Schröder, Kerner und fünf Prinzen

Die SPD zelebriert im Berliner Tempodrom ihren 140. Geburtstag als moderne Talkshow mit Herzschmerz, Filmchen und Musik. Kunstvoll eingebettet darin eine Grundsatzrede von Gerhard Schröder über den Zusammenhang von Freiheit und Gerechtigkeit

aus Berlin JENS KÖNIG

Warum nicht Johannes B. Kerner? Wer 140 Jahre alt ist, hängt sich gern an den Zeitgeist, um jung und frisch und hip zu wirken. Also springt der wandelnde Zeitgeist auf die Bühne im Berliner Tempodrom. „Ich begrüße Sie zur 140-Jahr-Feier der Sozialdemokratischen Partei Deutschlands“, sagt Johannes B. Kerner, der Kuscheligste aller Talkshowmoderatoren, und beweist gleich mit seinen Eingangsworten, wie nah sich Fernsehen und Politik seit 1863 doch gekommen sind. Kerner begrüßt alle möglichen Gäste und fügt dann an, dass die edle Form der politischen Auseinandersetzung die persönliche Anwesenheit voraussetze. Ob das eine Anspielung auf den in der SPD verfemten Parteivorsitzenden a. D. Oskar Lafontaine sein sollte, wurde nicht ganz klar, zumal es ja die Sozialdemokraten selbst waren, die Lafontaine ausgeladen haben – aber Kerner demonstrierte mit seiner schwergewichtigen These, dass Leute wie er auf Parteigeburtstagen schon längst nicht mehr wie Fremdkörper wirken.

Ja, die SPD hat sich Mühe gegeben mit ihrer Feier. Wer in der Krise ist, besinnt sich eben gern auf seine Traditionen. Die Partei zelebrierte ihren Geburtstag als Talkshow. Kerner führte lässig durchs Programm. Die Jazzgurus Dauner und Mangelsdorff sowie die fünf Jungs von den „Prinzen“ (aus Leipzig! Revolution!!) machten Musik. Ein rasant geschnittener Film führte in 10 Minuten durch 140 Jahre Sozialdemokratie. Und ganz am Ende sorgte der Parteivorsitzende höchstselbst für den nötigen sozialdemokratischen Herzschmerz. Gerhard Schröder umarmte auf der Bühne einen gewissen Horst Hampel, der seit 50 Jahren Mitglied der SPD ist, und ein Mädchen namens Julia Rieder, die erst 16 Jahre alt und trotzdem schon in der Partei ist.

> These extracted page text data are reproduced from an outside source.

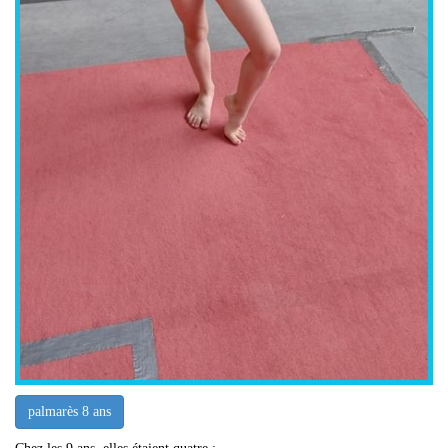
palmarès 8 ans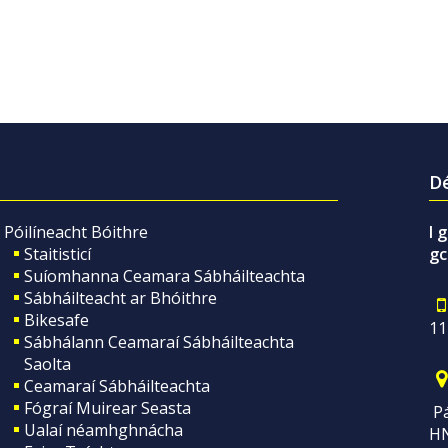
Dé
Póilíneacht Bóithre
I 
Staitisticí
gc
Suíomhanna Ceamara Sábháilteachta
Sábháilteacht ar Bhóithre
Bikesafe
11
Sábhálann Ceamaraí Sábháilteachta
Saolta
Ceamaraí Sábháilteachta
Fógraí Muirear Seasta
Pá
Ualaí néamhghnácha
H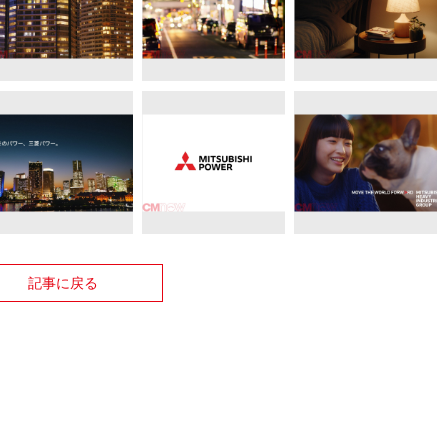
記事に戻る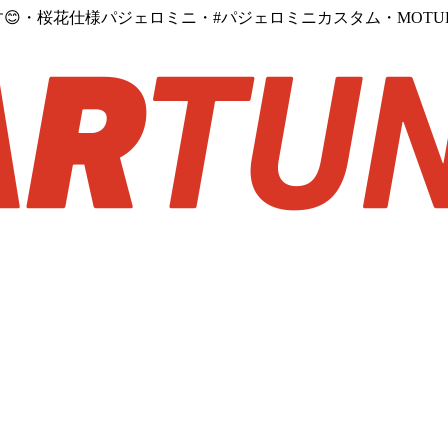
・桜花仕様パジェロミニ・#パジェロミニカスタム・MOTUL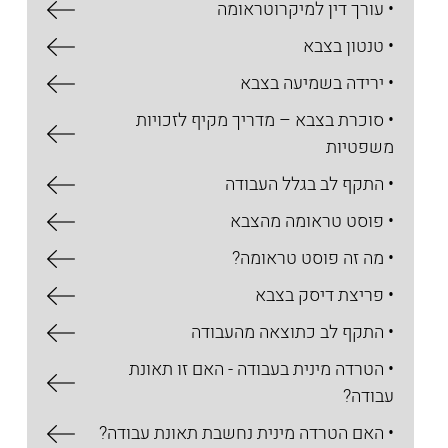
• עורך דין למיקרוטראומה
• טנטון בצבא
• ירידה בשמיעה בצבא
• סוכרת בצבא – מדריך מקיף לזכויות
משפטיות
• התקף לב בגלל העבודה
• פוסט טראומה מהצבא
• מה זה פוסט טראומה?
• פריצת דיסק בצבא
• התקף לב כתוצאה מהעבודה
• הטרדה מינית בעבודה - האם זו תאונת
עבודה?
• האם הטרדה מינית נחשבת תאונת עבודה?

Zu dieser Show passte, dass an zwei eher unpolitischen Stellen ein Raumen durch den Saal ging. Einmal, als Generalsekretär Olaf Scholz daran erinnerte, dass Ferdinand Lassalle bereits 1864, ein Jahr nach Gründung des Allgemeinen Deutschen Arbeitervereins, bei einem Duell wegen einer Frau ums Leben gekommen ist. Das andere Mal als ein Foto von Wolfgang Thierse aus dem Jahre 1964 gezeigt wurde: Der Wolle vom Prenzlauer Berg sah aus wie Rainer Werner Fassbinder mit Heiner-Müller-Brille.

Das Programm kam nicht einmal aus dem Tritt, als Schröder eine rund 45-minütige Grundsatzrede über das moderne Erbe der Sozialdemokratie hielt. Es war, kurz gesagt, eine von Schröders besseren Reden, in deren Mittelpunkt er ganz geschickt den Zusammenhang von Freiheit und Gerechtigkeit stellte. Geschickt deswegen, weil er damit zum ersten Mal seit längerer Zeit erklärte, was am radikalen Umbau des Sozialstaats sozialdemokratisch sein soll. Seine Reform-Agenda 2010 musste der Kanzler mit keinem Wort erwähnen. Es verstand auch so jeder, dass er mit der historisch übergreifenden Rede seine aktuelle Politik rechtfertigen wollte.

„Die Freiheit des Einzelnen steht im Zentrum unserer Überzeugungen“, sagte Schröder. Freiheit bedeute, Verantwortung zu übernehmen – Verantwortung für das Gemeinwesen, aber auch Verantwortung der Bürger für sich selbst, für das Nutzen der persönlichen Chancen und für Eigeninitiative. „Ohne Gerechtigkeit gibt es keine Freiheit. Und ohne Freiheit keine Solidarität.“ Als Antwort auf seine Kritiker in der eigenen Partei sagte der SPD-Chef, eine Politik der Gerechtigkeit müsse auch darauf achten, dass die Menschen nicht „dauerhaft von staatlicher Unterstützung abhängig werden“. Am Schluss der Rede dann demonstrative Bescheidenheit: „Es gibt keine bessere Partei in Deutschland als die SPD.“ Das passte zur Show.